Belgique

Il y a des moments, au terme d'une vie politique où, oubliant l'homme d'Etat régional qu'on a failli être, on se lâche et on cause en se souvenant du sale gamin qu'on a été, du côté du quartier du Faubourg, à Charleroi-Nord. On a beau avoir été fils d'un ancien ministre par erreur, et avoir accédé aux plus hautes fonctions régionales, on n'en reste pas moins homme. Et homme de mots, sinon toujours de parole.

Et homme de gros mots, si la situation le requiert, si on se trouve devant son auditoire de prédilection et à bout d'autres arguments. Van Cau, lundi soir, à la réunion de la Fédération socialiste, s'est laissé aller à exprimer le fond d'une pensée qu'il contenait sans doute mal depuis trop longtemps. Des journalistes, notamment de l'audiovisuel, et notamment des femmes, ont eu le tort d'analyser la crise, et de donner la parole à Ingrid Colicis alors que, le doigt sur la couture du pantalon de l'affilié, ces journalistes-là auraient dû se contenter de consulter l'oracle-président de l'USC de Charleroi. Van Cau, en public, devant quelques dizaines de camarades dont certains ont tout de même semblé ébahis, a traité ces journalistes de «pétasses». Ni plus ni moins. Il est vrai qu'il y avait eu des précédents, mais qui provenaient cette fois de la base. Lors de la soirée qui avait vu le départ forcé de trois échevins empêtrés dans «La Carolorégienne», une consoeur de Télésambre, Sandra Guily, avait été traitée de « salope ». Il y a donc une évolution langagière, dont on attend impatiemment le prochain épisode, maintenant qu'elle a atteint les sommets de la hiérarchie socialiste communale. Le ton est donné.

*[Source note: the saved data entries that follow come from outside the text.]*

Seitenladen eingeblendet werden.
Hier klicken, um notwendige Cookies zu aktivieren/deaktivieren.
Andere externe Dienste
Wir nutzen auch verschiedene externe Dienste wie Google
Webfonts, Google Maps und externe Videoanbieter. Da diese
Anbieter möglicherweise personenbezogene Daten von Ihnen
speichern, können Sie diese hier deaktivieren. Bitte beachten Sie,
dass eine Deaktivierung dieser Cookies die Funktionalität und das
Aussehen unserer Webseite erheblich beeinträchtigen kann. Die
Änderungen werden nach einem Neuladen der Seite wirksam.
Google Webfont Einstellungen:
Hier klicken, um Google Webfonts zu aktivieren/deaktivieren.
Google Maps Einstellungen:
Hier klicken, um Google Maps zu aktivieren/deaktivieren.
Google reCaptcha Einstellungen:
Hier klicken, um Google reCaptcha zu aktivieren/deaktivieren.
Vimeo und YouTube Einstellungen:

On sait désormais, dans la profession, dans quelle estime Monsieur Jean-Claude Van Cauwenberghe tient une corporation qui, de scandale immobilier en ICDI en passant par la rénovation avortée, a fait son métier honnêtement, correctement et complètement. Cela entraînait le risque de déplaire. Les journalistes continueront donc à déplaire, obstinément.